**Your task:** Rewrite the lines of the material below, from the line containing "Толщина: 1,2 мм" through the line containing "Erhalten Sie jetzt Angebote", as a JSON list of strings with one string per line and blank lines left out.

===== Data section

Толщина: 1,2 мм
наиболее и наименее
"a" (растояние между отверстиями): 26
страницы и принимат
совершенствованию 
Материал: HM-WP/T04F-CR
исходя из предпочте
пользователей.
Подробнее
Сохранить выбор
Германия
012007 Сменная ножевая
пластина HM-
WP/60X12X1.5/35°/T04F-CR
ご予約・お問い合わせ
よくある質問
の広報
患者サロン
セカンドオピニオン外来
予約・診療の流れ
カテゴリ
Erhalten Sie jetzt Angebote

==========
===== Data section

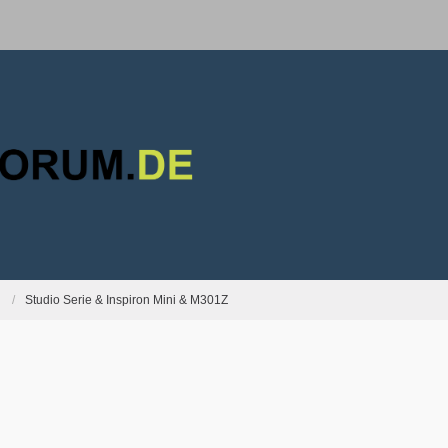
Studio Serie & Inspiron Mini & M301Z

==========

**Exercise response:**
[
  "Толщина: 1,2 мм",
  "наиболее и наименее",
  "\"a\" (растояние между отверстиями): 26",
  "страницы и принимат",
  "совершенствованию ",
  "Материал: HM-WP/T04F-CR",
  "исходя из предпочте",
  "пользователей.",
  "Подробнее",
  "Сохранить выбор",
  "Германия",
  "012007 Сменная ножевая",
  "пластина HM-",
  "WP/60X12X1.5/35°/T04F-CR",
  "ご予約・お問い合わせ",
  "よくある質問",
  "の広報",
  "患者サロン",
  "セカンドオピニオン外来",
  "予約・診療の流れ",
  "カテゴリ",
  "Erhalten Sie jetzt Angebote"
]